Ketua Majelis Hakim Franky Tumbuwun mempersilakan kepada para penasihat hukum agar menyerahkan permohonan untuk dipertimbangkan majelis hakim.
"Oke silakan aja. Nanti dipertimbangkan ya," kata Franky.
Miryam mengaku menderita sakit karena mengeluarkan darah saat buang air. Politikus Partai Hanura itu mengaku dia sudah menderita penyakit tersebut sekitar sepuluh hari.
"Saya ini buang airnya berdarah, saya sudah hampir sepuluh hari ini gitu ya. Saya minta besok ke dokter. Pencernaan saya tidak bagus," kata Miryam.
Saat izin meminta untuk berobat, Miryam sedang mendengarkan dakwaan jaksa penuntut umum.
Ia didakwa dengan sengaja tidak memberi keterangan atau memberikan yang tidak benar dalam persidangan kasus dugaan perkara korupsi pengadaan KTP elektronik tahun anggaran 2011-2012 di Pengadilan Negeri Tindak Pidana Korupsi Jakarta.
Jaksa Penuntut Umum pada Komisi Pemberantasan Korupsi menyebutkan Miryam S Haryani dengan sengaja memberikan keterangan yang tidak benar dengan cara mencabut semua keterangannya yang pernah diberikan dalam Berita Acara Pemeriksaan (BAP) penyidikan yang menerangkan antara lain adanya penerimaan uang dari Sugiharto.

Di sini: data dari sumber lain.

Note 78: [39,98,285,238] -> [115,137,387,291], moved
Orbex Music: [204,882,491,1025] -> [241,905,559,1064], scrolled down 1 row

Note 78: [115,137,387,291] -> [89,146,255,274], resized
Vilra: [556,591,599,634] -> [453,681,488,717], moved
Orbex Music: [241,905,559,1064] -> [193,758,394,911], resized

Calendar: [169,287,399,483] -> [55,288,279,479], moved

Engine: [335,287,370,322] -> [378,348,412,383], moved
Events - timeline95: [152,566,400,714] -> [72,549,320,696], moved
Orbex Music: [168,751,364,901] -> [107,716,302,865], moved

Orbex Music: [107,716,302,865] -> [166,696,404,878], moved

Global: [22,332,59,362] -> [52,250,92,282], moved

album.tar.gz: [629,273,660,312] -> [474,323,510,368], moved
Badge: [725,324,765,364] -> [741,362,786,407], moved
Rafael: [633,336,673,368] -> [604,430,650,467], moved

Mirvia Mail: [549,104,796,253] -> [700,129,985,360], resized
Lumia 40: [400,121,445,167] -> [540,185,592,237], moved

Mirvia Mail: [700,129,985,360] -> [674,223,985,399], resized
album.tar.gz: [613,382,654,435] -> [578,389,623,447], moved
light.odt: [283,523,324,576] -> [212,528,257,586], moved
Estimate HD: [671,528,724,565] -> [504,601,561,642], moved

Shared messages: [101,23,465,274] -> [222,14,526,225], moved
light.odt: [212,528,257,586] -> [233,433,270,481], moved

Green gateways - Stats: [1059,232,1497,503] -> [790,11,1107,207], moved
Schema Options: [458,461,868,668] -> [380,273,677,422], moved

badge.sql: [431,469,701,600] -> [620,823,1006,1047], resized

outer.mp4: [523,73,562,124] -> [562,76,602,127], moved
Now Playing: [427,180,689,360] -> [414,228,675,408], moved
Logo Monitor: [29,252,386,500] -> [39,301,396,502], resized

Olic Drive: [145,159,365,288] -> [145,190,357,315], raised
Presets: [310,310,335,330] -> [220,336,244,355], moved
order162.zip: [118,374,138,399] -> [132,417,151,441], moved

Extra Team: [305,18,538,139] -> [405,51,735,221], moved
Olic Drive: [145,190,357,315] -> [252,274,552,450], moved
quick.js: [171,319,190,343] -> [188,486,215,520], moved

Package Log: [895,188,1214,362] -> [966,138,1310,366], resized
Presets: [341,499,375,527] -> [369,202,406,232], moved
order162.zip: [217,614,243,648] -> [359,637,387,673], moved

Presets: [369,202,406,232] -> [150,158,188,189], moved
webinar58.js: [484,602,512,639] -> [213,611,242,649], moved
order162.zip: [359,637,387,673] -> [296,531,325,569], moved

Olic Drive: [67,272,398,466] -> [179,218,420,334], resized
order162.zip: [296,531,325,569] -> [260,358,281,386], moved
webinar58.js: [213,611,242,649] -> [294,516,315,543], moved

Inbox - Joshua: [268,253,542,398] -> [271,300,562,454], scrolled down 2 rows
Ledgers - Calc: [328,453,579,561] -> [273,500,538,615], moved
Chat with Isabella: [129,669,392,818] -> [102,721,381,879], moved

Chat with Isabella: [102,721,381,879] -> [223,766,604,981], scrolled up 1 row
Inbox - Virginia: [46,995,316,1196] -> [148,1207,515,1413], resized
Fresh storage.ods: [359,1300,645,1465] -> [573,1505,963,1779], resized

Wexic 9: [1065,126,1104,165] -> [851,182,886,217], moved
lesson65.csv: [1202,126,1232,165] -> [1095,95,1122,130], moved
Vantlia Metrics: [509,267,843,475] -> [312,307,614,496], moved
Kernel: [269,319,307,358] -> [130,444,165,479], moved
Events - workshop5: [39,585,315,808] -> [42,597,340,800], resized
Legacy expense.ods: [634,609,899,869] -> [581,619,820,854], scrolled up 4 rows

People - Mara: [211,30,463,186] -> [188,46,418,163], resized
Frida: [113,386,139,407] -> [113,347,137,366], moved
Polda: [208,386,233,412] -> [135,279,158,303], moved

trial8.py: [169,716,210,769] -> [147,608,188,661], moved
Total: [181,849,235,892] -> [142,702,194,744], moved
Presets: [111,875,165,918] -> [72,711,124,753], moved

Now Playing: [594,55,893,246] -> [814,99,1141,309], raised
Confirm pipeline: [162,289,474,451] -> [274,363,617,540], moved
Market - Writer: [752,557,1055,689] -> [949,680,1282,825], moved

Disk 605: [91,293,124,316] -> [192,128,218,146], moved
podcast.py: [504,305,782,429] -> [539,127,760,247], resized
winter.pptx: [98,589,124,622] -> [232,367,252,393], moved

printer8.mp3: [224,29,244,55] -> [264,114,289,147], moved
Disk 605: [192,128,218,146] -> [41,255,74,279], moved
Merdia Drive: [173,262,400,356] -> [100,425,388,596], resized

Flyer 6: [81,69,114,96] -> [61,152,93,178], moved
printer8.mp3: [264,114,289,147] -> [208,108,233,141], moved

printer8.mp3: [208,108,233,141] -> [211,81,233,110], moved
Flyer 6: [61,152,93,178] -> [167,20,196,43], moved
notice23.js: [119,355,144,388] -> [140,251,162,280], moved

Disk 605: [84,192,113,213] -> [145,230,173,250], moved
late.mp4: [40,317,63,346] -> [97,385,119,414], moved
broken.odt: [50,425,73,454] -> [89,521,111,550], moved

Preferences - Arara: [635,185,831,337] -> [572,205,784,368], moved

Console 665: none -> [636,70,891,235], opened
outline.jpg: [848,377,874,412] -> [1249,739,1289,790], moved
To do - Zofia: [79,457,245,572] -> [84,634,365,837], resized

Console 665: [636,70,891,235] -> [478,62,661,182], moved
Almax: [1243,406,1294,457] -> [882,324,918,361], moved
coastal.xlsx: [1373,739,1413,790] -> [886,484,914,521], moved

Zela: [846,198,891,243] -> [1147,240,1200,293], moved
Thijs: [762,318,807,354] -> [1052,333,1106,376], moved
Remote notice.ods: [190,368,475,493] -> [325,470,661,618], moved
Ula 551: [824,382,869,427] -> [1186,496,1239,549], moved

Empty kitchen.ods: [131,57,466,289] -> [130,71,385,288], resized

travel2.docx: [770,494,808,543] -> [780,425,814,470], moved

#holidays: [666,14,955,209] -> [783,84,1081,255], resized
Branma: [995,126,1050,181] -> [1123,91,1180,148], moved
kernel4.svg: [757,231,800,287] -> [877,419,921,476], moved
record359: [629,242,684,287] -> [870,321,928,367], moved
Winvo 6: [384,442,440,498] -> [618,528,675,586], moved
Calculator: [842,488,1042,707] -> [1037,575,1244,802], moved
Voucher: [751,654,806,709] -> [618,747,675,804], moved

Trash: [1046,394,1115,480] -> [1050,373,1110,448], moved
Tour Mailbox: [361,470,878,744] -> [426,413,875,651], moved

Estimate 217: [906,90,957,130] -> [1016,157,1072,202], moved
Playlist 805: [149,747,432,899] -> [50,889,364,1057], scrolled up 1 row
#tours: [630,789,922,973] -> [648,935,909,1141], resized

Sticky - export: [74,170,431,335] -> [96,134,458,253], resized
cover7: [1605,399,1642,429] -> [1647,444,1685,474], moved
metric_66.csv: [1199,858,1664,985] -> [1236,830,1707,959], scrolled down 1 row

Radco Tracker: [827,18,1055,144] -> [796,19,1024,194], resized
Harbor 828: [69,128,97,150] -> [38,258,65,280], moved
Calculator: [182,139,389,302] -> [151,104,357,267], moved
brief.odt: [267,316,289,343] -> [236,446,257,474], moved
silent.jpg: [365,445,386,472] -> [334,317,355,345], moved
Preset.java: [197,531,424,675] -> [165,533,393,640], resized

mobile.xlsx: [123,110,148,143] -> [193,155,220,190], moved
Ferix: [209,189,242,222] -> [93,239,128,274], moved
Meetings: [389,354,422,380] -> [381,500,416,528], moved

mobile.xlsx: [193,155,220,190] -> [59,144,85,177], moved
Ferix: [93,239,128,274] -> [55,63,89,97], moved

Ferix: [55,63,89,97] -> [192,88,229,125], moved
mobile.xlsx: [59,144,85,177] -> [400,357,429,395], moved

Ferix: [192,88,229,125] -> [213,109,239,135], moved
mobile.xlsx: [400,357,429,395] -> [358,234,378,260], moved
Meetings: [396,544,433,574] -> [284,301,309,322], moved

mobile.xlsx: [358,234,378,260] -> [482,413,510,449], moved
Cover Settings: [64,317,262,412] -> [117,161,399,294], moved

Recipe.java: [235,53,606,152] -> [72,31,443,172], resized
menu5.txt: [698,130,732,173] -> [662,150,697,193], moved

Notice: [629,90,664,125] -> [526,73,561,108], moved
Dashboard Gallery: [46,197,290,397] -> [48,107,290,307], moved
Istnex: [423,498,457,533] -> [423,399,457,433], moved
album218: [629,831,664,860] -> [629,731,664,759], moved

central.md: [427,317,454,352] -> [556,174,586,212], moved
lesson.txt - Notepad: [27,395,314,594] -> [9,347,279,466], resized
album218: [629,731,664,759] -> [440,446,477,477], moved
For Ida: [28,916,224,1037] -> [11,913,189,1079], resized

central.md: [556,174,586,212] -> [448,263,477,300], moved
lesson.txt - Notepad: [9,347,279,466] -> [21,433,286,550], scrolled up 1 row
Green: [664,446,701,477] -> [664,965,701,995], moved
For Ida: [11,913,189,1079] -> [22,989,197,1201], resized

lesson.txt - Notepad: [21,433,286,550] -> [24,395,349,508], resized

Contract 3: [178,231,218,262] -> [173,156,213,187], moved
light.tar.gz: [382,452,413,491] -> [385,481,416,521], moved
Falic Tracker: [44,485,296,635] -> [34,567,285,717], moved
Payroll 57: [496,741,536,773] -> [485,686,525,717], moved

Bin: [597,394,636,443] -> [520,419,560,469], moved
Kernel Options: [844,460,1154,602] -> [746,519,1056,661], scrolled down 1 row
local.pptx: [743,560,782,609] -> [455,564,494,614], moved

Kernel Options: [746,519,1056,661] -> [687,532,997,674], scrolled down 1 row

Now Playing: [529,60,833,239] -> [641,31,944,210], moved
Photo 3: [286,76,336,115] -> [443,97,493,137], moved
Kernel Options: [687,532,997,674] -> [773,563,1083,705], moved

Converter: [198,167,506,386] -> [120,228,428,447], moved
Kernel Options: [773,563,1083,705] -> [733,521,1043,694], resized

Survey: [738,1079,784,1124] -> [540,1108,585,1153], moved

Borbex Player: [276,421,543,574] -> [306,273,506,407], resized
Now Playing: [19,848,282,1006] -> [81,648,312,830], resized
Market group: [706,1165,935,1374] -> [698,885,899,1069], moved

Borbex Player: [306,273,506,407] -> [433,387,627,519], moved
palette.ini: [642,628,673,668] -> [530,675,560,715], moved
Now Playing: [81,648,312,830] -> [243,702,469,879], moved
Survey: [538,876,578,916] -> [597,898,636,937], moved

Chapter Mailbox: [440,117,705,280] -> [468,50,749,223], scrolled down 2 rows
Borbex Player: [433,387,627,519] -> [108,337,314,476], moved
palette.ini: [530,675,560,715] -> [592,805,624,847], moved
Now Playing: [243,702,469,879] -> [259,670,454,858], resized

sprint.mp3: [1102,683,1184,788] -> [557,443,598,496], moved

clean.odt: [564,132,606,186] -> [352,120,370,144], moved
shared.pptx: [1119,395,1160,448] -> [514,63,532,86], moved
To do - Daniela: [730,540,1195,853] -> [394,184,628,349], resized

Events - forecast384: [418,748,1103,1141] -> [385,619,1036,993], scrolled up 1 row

"Dengan alasan pada saat pemeriksaan penyidikan telah ditekan dan diancam tiga orang penyidik KPK. Padahal alasan yang disampaikan terdakwa tersebut tidak benar," kata JPU Kresno Anto Wibowo.
Perbuatan memberikan keterangan palsu tersebut dilakukan pada 23 Maret 2017 saat Miryam bersaksi untuk terdakwa Irman dan Sugiharto.
Usai sumpah, ketua majelis hakim kemudian menanyakan keterangan Miryam dalam BAP tanggal 1 Desember 2016, 7 Desember 2016, 14 Desember 2016 dan 24 Januari 2017.
"Terdakwa membenarkan paraf dan tanda tangannya yang ada dalam semua BAP namun terdakwa mencabut semua keterangannya yang pernah diberikan dalam BAP dengan alasan isinya tidak benar karena pada saat penyidikan telah ditekan dan diancam oleh tiga orang penyidik KPK yang memeriksanya," ungkap Kresno Anto.
Hakim kemudian mengingatkan agar terdakwa memberikan keterangan yang benar di persidangan karena sudah disumpah.